Extract every one of the lines below and copy them out word for word, keeping their order.
BEGIN Data to use
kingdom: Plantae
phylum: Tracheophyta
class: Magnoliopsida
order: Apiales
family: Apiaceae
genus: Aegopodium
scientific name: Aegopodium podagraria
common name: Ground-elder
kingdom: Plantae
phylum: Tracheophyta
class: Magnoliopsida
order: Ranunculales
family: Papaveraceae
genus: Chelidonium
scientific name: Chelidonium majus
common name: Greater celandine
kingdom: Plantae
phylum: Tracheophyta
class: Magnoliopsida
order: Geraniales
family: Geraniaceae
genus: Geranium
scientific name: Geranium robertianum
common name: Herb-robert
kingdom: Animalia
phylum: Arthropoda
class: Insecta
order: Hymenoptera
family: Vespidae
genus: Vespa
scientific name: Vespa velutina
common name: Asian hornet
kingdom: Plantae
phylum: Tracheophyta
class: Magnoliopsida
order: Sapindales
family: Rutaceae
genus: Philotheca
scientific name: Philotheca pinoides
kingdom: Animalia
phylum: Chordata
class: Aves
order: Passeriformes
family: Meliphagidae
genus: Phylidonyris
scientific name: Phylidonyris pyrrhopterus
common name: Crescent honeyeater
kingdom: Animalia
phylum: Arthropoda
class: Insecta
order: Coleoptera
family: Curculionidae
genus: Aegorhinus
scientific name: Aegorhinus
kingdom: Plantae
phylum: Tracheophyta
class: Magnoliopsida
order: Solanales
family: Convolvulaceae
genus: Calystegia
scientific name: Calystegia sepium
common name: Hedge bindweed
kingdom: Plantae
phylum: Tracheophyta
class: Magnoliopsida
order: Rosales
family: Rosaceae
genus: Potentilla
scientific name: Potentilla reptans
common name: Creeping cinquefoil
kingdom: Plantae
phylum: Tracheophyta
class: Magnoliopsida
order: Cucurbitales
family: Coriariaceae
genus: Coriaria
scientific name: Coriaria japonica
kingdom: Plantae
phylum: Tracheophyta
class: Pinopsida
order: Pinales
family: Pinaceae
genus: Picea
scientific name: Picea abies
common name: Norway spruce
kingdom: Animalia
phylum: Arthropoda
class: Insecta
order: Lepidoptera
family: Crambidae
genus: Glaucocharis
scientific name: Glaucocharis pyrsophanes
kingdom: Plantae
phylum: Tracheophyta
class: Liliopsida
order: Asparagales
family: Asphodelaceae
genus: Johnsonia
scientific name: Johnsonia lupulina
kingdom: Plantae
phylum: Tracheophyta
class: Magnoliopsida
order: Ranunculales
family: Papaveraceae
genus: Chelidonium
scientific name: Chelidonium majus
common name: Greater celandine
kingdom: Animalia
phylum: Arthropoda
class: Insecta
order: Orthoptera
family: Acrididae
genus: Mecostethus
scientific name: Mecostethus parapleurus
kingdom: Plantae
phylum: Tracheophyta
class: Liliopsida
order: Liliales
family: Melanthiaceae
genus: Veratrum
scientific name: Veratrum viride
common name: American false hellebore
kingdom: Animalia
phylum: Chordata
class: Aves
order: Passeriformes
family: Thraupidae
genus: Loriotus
END Data to use
• Completed exercise:
kingdom: Plantae
phylum: Tracheophyta
class: Magnoliopsida
order: Apiales
family: Apiaceae
genus: Aegopodium
scientific name: Aegopodium podagraria
common name: Ground-elder
kingdom: Plantae
phylum: Tracheophyta
class: Magnoliopsida
order: Ranunculales
family: Papaveraceae
genus: Chelidonium
scientific name: Chelidonium majus
common name: Greater celandine
kingdom: Plantae
phylum: Tracheophyta
class: Magnoliopsida
order: Geraniales
family: Geraniaceae
genus: Geranium
scientific name: Geranium robertianum
common name: Herb-robert
kingdom: Animalia
phylum: Arthropoda
class: Insecta
order: Hymenoptera
family: Vespidae
genus: Vespa
scientific name: Vespa velutina
common name: Asian hornet
kingdom: Plantae
phylum: Tracheophyta
class: Magnoliopsida
order: Sapindales
family: Rutaceae
genus: Philotheca
scientific name: Philotheca pinoides
kingdom: Animalia
phylum: Chordata
class: Aves
order: Passeriformes
family: Meliphagidae
genus: Phylidonyris
scientific name: Phylidonyris pyrrhopterus
common name: Crescent honeyeater
kingdom: Animalia
phylum: Arthropoda
class: Insecta
order: Coleoptera
family: Curculionidae
genus: Aegorhinus
scientific name: Aegorhinus
kingdom: Plantae
phylum: Tracheophyta
class: Magnoliopsida
order: Solanales
family: Convolvulaceae
genus: Calystegia
scientific name: Calystegia sepium
common name: Hedge bindweed
kingdom: Plantae
phylum: Tracheophyta
class: Magnoliopsida
order: Rosales
family: Rosaceae
genus: Potentilla
scientific name: Potentilla reptans
common name: Creeping cinquefoil
kingdom: Plantae
phylum: Tracheophyta
class: Magnoliopsida
order: Cucurbitales
family: Coriariaceae
genus: Coriaria
scientific name: Coriaria japonica
kingdom: Plantae
phylum: Tracheophyta
class: Pinopsida
order: Pinales
family: Pinaceae
genus: Picea
scientific name: Picea abies
common name: Norway spruce
kingdom: Animalia
phylum: Arthropoda
class: Insecta
order: Lepidoptera
family: Crambidae
genus: Glaucocharis
scientific name: Glaucocharis pyrsophanes
kingdom: Plantae
phylum: Tracheophyta
class: Liliopsida
order: Asparagales
family: Asphodelaceae
genus: Johnsonia
scientific name: Johnsonia lupulina
kingdom: Plantae
phylum: Tracheophyta
class: Magnoliopsida
order: Ranunculales
family: Papaveraceae
genus: Chelidonium
scientific name: Chelidonium majus
common name: Greater celandine
kingdom: Animalia
phylum: Arthropoda
class: Insecta
order: Orthoptera
family: Acrididae
genus: Mecostethus
scientific name: Mecostethus parapleurus
kingdom: Plantae
phylum: Tracheophyta
class: Liliopsida
order: Liliales
family: Melanthiaceae
genus: Veratrum
scientific name: Veratrum viride
common name: American false hellebore
kingdom: Animalia
phylum: Chordata
class: Aves
order: Passeriformes
family: Thraupidae
genus: Loriotus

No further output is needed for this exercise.